Lighting a Candle in the Darkness
In the wake of the recent outbreak of COVID-19, the Supreme Court of India has ordered the release of all detainees who have completed two years in detention centers in Assam on a bond of Rs 500,000. 50,000 Indian nationals with two guarantees of this amount. In fact, the Supreme Court had ruled that only detainees who have completed more than three years of execution of the bond should be released, with the bond providing two guarantees of money. Is paid with. 1 lakh The Supreme Court’s compassionate order has also improved domestically and globally. In this article, we will talk about the conditions and rights of these detainees being violated, especially during the COVID-19 epidemic.
To understand the importance of the order, a little background of the situation is necessary. Under the auspices of the Supreme Court, the state government of Assam conducted a statewide exercise to identify and deport illegal immigrants, known as the “National Register of Citizens of Assam (NRC)”. On December 31, 2019, the final draft of the NRC was published and out of 30.3 million people, more than 1.9 million were excluded. The Union has the power to deport foreign nationals under Section 3 (2) (c) of the Foreigners Act 1946 for deportation of foreign nationals. And state governments have been given similar powers under Article 258 (1) of the Constitution. Although the NRC itself is seen as a methodological and administrative failure, what is even more troubling is the depressing and inhumane condition of the Assam concentration camps.

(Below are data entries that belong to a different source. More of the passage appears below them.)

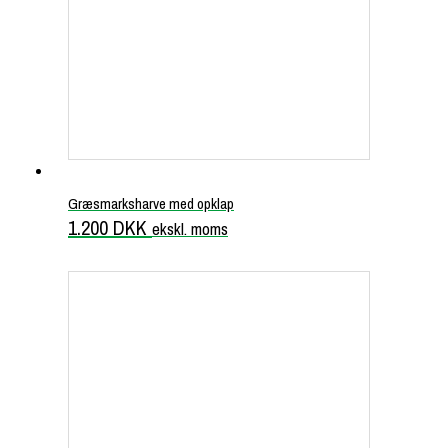
Græsmarksharve med opklap
1.200
DKK
ekskl. moms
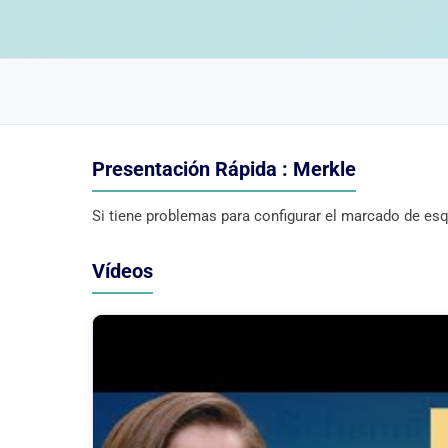
Presentación Rápida : Merkle
Si tiene problemas para configurar el marcado de esq
Vídeos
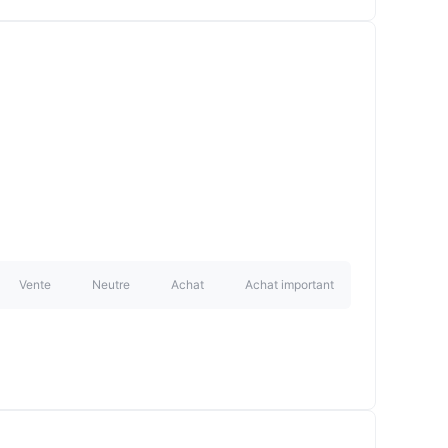
Vente
Neutre
Achat
Achat important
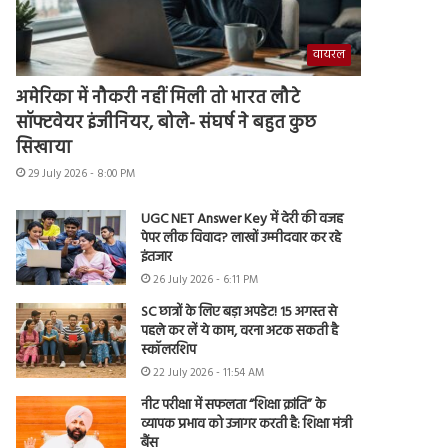
वायरल
अमेरिका में नौकरी नहीं मिली तो भारत लौटे
सॉफ्टवेयर इंजीनियर, बोले- संघर्ष ने बहुत कुछ
सिखाया
29 July 2026 - 8:00 PM
UGC NET Answer Key में देरी की वजह
पेपर लीक विवाद? लाखों उम्मीदवार कर रहे
इंतजार
26 July 2026 - 6:11 PM
SC छात्रों के लिए बड़ा अपडेट! 15 अगस्त से
पहले कर लें ये काम, वरना अटक सकती है
स्कॉलरशिप
22 July 2026 - 11:54 AM
नीट परीक्षा में सफलता “शिक्षा क्रांति” के
व्यापक प्रभाव को उजागर करती है: शिक्षा मंत्री
बैंस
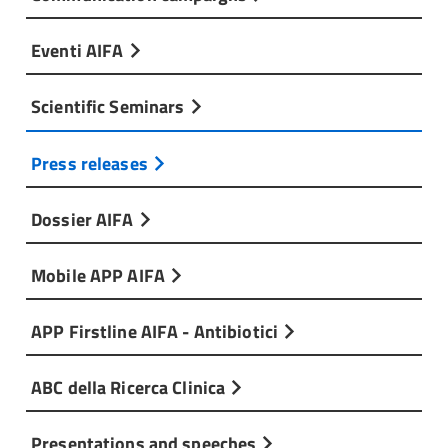
Eventi AIFA
Scientific Seminars
Press releases
Dossier AIFA
Mobile APP AIFA
APP Firstline AIFA - Antibiotici
ABC della Ricerca Clinica
Presentations and speeches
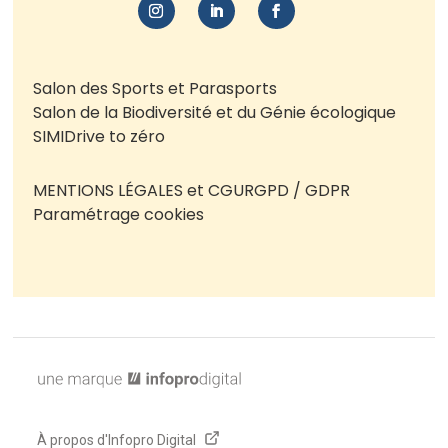
Salon des Sports et Parasports
Salon de la Biodiversité et du Génie écologique
SIMI
Drive to zéro
MENTIONS LÉGALES et CGU
RGPD / GDPR
Paramétrage cookies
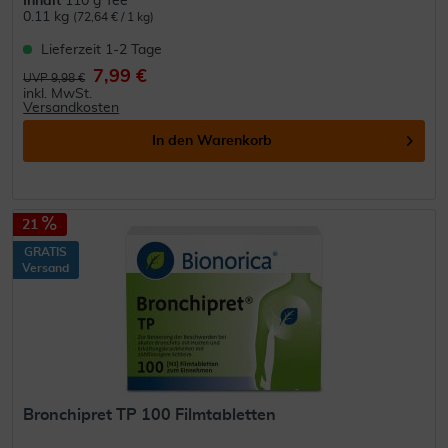
Inhalt
110 g Tee
0.11 kg
(72,64 € / 1 kg)
Lieferzeit 1-2 Tage
7,99 €
UVP 9,98 €
inkl. MwSt.
Versandkosten
In den
Warenkorb
21
GRATIS
Versand
Bronchipret TP 100 Filmtabletten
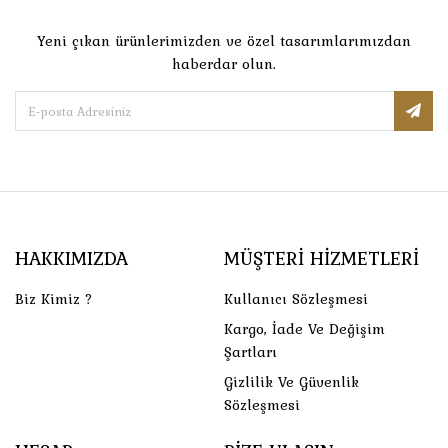
Yeni çıkan ürünlerimizden ve özel tasarımlarımızdan
haberdar olun.
HAKKIMIZDA
MÜŞTERI HIZMETLERI
Biz Kimiz ?
Kullanıcı Sözleşmesi
Kargo, İade Ve Değişim
Şartları
Gizlilik Ve Güvenlik
Sözleşmesi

More than 1,000 people are being held in six detention centers in Assam, according to figures provided by the Union Home Ministry. While Assam is in the midst of a controversial phase of COVID-19 transfer, with 34 positive cases reported, it is feared that if the situation escalates, detainees in detention centers will suffer the most, as they lack basic hygiene and medical care. There is also a lack of facilities. . A recent Amnesty International report highlighted the large number of detention centers where detainees are forced to live without basic amenities. This is in violation of Article 25 of the Universal Declaration of Human Rights, 1948, which promises a decent standard of living for their health and well-being.
The Constitution of India guarantees that due to the indifference of the state government, detainees are deprived of their basic right to life and personal liberty. Denial of fundamental rights in a detention center in any form or form of detention is a violation of the Body of Principles for the Protection of All Persons under Articles 1, 3, 4 and 6, in addition to civil and Articles 7 and 9 of the International Covenant on Political Rights, 1966 and Articles 5 and 9 of the UDHR. Also, Guideline 6 of the UNHCR Detention Guidelines, 2012 provides that illegal immigrants will not be detained indefinitely, but there is no upper limit in the Foreigners Act of India 1946. Is not specified.
In this context, the Supreme Court’s ruling is significant and clarifies the legitimacy of the right to life, guaranteed by the Constitution, for both citizens and non-citizens. The Supreme Court has interpreted the “right to life” in the union of Francis Corley Mullen v. Administrator to include the right to life with human dignity and the right to all basic necessities of life. In the state of Punjab vs. MS. Chawla, the Supreme Court ruled that the “right to life” includes the right to health and medical care. The court order upholds the human rights of detainees under UDHR and ICCPR, both of which have been ratified by the Union of India.
With the implementation of the Citizenship (Amendment) Act, 2019 and the Home Minister’s promise to conduct NRCs across the country, the Supreme Court’s counterpart and sympathetic stance in the context of the rights of illegal immigrants is being welcomed. In these troubled times of epidemics, the most vulnerable people in the world are homeless refugees, while there are serious concerns about their well-being. In such a situation, this order of the Supreme Court, which provides relief to immigrants for the protection of national security, has become a ray of hope in the sea of human rights jurisprudence.